Толстяк вскочил, прихватив со стола толстенную книгу, Уголовный Кодекс или что-то в этом роде, забежал мне за спину и с размаху ударил по голове. Так и знал, что этим кончится, успел подумать я, проклиная свой длинный язык, перед тем, как отключиться. Когда я очнулся, майора в кабинете уже не было, как и наручниках на моих руках. Зато подозрительно отяжелела отбитая печень и перед глазами стояли чёрные круги. Видать, оттянулся толстяк в полный рост, подумал я, силясь встать на ноги. Появившийся Кривченко, ухмыляясь, ухватил меня за шиворот и прислонил к стене.

— Топай отсюда, мафиозник недоделанный, пока я тебе ещё не добавил, — ласково посоветовал он.

Держась за стену, я молча побрёл к выходу. Выбравшись на улицу, я почти ослеп от обрушившегося на меня яркого солнца. Голова по-прежнему кружилась, но тошнота отступила, и дышать стало легче. Ни Мишани, ни нашей машины нигде не было видно. Я сунул руку в карман в поисках мобильника, но ни телефона, ни денег там, естественно, не обнаружил: ОМОН и в мирное время не прочь применить обретённые на блокпостах навыки… Кстати, выходя из кабинета, я не поленился бросить прощальный взгляд на табличку, висевшую на двери. «Майор Саблин» — вот что там было написано. Своих врагов надо знать не только в лицо, но и по фамилии, чтобы не ошибиться потом при расчете, сплюнул я, осторожно спускаясь с крыльца.

— Саша? Ты?!

Я обернулся. От группы возбуждённо жестикулирующих кавказцев, толпящихся во дворе, отделился Казбек, недоверчиво приглядываясь ко мне.

— Нет, моя тень, — отозвался я, размышляя, что он-то здесь делает.

— Вайме… На ментов нарвался? — сочувственно спросил он.

— Да, вызывали для беседы в детскую комнату милиции, — хмыкнул я. — Хулиганишь, сказали, много. Обещали на учёт поставить, если не исправлюсь.

— Козлы, — выругался он. — Они моего парня замели. Так, ни за что, только потому, что кавказец. Пистолет при нём, конечно, был, но кто сейчас без оружия ходит? Пришлось выкупать.

— Выкупил? — поинтересовался я.

— Конечно, без проблем. Слушай, ты почему такой бледный, а? Садись ко мне в машину. Поехали, кровь смоешь, покушаешь, сил наберёшься. А между делом мы с тобой поговорим. Ты ведь пропал куда-то после нашей встречи, ни слуху, ни духу. Разве так друзья поступают, да?

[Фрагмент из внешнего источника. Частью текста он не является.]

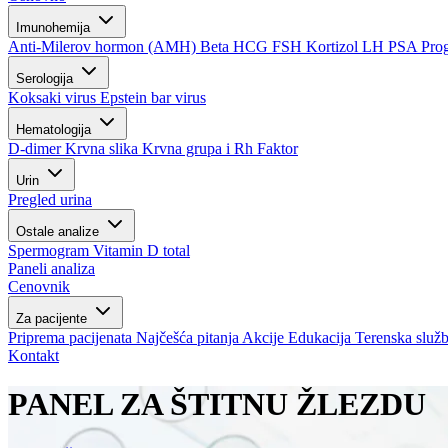
Imunohemija
Anti-Milerov hormon (AMH)
Beta HCG
FSH
Kortizol
LH
PSA
Pro
Serologija
Koksaki virus
Epstein bar virus
Hematologija
D-dimer
Krvna slika
Krvna grupa i Rh Faktor
Urin
Pregled urina
Ostale analize
Spermogram
Vitamin D total
Paneli analiza
Cenovnik
Za pacijente
Priprema pacijenata
Najčešća pitanja
Akcije
Edukacija
Terenska služ
Kontakt
PANEL ZA ŠTITNU ŽLEZDU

У меня не было ни сил, ни желания спорить с ним. Я покорно взобрался на заднее сиденье автомобиля и немедленно отключился от происходящего вокруг.

— Эй, просыпайся, да?

Я открыл глаза. На меня таращился рыжий кавказец.

— Чего надо?

— Пошли, умоешься. Потом я провожу тебя к Казбеку, — ответил он.

Я вылез на улицу и побрёл за ним. Как ни странно, тошноты я больше не чувствовал, и только почки ноющей болью напоминали о тяжести ОМОНовских ботинок. Я осмотрелся по сторонам. Судя по всему, это был задний двор какой-то харчевни. Издалека доносился звон посуды, громкие голоса подвыпивших посетителей, а в воздухе чувствовался чудесный аромат шашлыка.

— Пошли, — поторопил меня рыжий.

Я смыл кровь с лица и рук в неприметном закутке, обтёрся поданным полотенцем, пахнущим бараньим жиром, и последовал за своим провожатым по тёмному коридору.

— Сюда, — толкнул он передо мной дверь комнаты, пропуская вперёд.

Казбек уже сидел за накрытым столом, говоря что-то в телефонную трубку. Старинный перстень на его руке тускло блестел, переливаясь на свету.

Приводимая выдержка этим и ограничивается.